The air mixes with the fuel and then that’s set alight via ignition – that, of course, is the bang.
The final part? Well, as the compressor gets smaller, the turbine gets bigger, extracting more energy. The air is going through and spins at each stage.
“A bit like when you’re at the beach, and you’ve got the little kind of windmills that you blow,” says McCree. “It’s effectively loads and loads of stages that are extracting more and more and more of that energy.”
Rolls-Royce is keen to stress that the Trent XWB is fuel-efficient, as well as reliable.
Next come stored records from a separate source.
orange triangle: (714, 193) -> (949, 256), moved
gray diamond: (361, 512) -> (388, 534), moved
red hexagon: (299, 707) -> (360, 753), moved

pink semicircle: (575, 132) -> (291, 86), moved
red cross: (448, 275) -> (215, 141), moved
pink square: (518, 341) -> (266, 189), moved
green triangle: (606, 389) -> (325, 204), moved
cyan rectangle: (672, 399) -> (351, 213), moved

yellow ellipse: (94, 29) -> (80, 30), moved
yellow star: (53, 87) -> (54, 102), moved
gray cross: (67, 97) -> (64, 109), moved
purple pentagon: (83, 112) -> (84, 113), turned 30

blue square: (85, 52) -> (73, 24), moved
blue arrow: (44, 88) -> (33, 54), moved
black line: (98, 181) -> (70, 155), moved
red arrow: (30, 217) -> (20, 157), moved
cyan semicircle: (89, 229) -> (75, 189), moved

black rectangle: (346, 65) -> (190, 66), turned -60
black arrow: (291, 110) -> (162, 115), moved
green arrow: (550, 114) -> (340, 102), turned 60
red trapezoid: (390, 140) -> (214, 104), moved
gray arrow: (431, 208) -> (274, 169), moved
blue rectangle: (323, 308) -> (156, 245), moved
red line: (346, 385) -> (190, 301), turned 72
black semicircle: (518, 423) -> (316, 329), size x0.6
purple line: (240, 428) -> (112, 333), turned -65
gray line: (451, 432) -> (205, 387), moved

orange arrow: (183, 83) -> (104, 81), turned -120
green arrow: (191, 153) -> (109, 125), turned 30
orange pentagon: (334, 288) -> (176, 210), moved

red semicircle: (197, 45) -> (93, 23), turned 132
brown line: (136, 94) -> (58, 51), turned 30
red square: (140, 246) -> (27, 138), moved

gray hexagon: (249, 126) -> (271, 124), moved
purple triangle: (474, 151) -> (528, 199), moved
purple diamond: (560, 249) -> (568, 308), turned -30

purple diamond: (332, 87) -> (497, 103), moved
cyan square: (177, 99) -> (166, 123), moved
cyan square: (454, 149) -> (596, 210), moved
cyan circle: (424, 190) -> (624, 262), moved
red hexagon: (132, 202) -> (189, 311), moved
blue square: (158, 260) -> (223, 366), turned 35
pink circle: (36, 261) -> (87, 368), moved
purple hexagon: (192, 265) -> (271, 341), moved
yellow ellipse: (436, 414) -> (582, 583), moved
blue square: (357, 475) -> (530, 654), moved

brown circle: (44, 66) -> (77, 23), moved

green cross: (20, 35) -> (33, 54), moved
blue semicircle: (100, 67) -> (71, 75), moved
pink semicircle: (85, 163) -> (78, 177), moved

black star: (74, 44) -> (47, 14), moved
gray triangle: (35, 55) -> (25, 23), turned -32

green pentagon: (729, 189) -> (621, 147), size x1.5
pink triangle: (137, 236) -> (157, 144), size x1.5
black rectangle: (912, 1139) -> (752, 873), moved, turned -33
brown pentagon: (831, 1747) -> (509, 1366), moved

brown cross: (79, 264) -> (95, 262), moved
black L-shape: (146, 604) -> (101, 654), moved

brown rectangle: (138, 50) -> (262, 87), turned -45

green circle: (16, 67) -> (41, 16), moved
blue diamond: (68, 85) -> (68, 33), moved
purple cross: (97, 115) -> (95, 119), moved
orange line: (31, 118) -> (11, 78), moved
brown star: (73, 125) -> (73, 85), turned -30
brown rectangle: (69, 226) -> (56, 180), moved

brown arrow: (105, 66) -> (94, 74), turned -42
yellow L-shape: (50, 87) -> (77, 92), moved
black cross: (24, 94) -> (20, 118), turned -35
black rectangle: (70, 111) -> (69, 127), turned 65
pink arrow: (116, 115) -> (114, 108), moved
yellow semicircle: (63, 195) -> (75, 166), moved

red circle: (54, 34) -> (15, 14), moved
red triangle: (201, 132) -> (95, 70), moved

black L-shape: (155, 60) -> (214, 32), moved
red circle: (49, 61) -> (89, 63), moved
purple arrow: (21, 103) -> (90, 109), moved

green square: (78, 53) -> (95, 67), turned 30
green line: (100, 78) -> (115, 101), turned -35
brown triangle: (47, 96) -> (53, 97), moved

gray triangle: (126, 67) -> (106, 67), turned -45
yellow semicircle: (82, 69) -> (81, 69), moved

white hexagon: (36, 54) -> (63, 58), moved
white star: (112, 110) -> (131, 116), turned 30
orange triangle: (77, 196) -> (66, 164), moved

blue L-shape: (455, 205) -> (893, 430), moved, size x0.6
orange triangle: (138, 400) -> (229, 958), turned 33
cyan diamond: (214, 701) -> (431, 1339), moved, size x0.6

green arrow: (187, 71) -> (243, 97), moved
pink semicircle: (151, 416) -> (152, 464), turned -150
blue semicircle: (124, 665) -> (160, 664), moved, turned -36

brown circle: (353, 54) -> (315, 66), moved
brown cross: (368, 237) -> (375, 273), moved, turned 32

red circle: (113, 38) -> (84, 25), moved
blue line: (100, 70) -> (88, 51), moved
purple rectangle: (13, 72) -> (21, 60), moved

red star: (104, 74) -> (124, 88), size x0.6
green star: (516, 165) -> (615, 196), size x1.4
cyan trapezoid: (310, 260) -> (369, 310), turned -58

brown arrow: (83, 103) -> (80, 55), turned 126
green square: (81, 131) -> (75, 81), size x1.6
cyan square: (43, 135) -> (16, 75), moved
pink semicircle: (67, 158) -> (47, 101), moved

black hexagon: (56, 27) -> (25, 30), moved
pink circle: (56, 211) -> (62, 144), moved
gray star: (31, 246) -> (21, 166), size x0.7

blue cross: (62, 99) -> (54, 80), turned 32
It’s apparently got a 15% fuel consumption advantage compared to the original Trent engine.
Plus, it’s quiet – even if each of the 68 high pressure turbine blades generates 800 horsepower at take off – the equivalent of a Formula 1 car.
There are 68 blades and in total at take off they produce 50,000hp.
It’s the general surreptitious nature of the airplane engine that means airline passengers, unless they’re self-confessed AV Geeks, probably don’t think much about the mechanics of what’s getting them off the ground.
“A lot of people get on the plane, they don’t know who makes the engine – often they don’t care,” Caroline Day, head of marketing, strategy and future programs at Rolls-Royce, tells CNN Travel.
Still, she says, growing awareness of the climate crisis is changing this mindset, somewhat.
In this ever-connected era, the engine manufacturer can’t just consider the aircraft manufacturers and the airline – the average flyer is getting involved in the conversation too.
And many travelers are becoming more concerned about their carbon footprint and holding carriers to account.
“I think through social media, now we’re getting a lot more engagement with the public, which is great,” says Day.
“We’re very conscious of this pressure of climate change. I like to think we can demonstrate that we are absolutely doing our bit,” she adds. “We are trying to burn less fuel and reduce emissions.”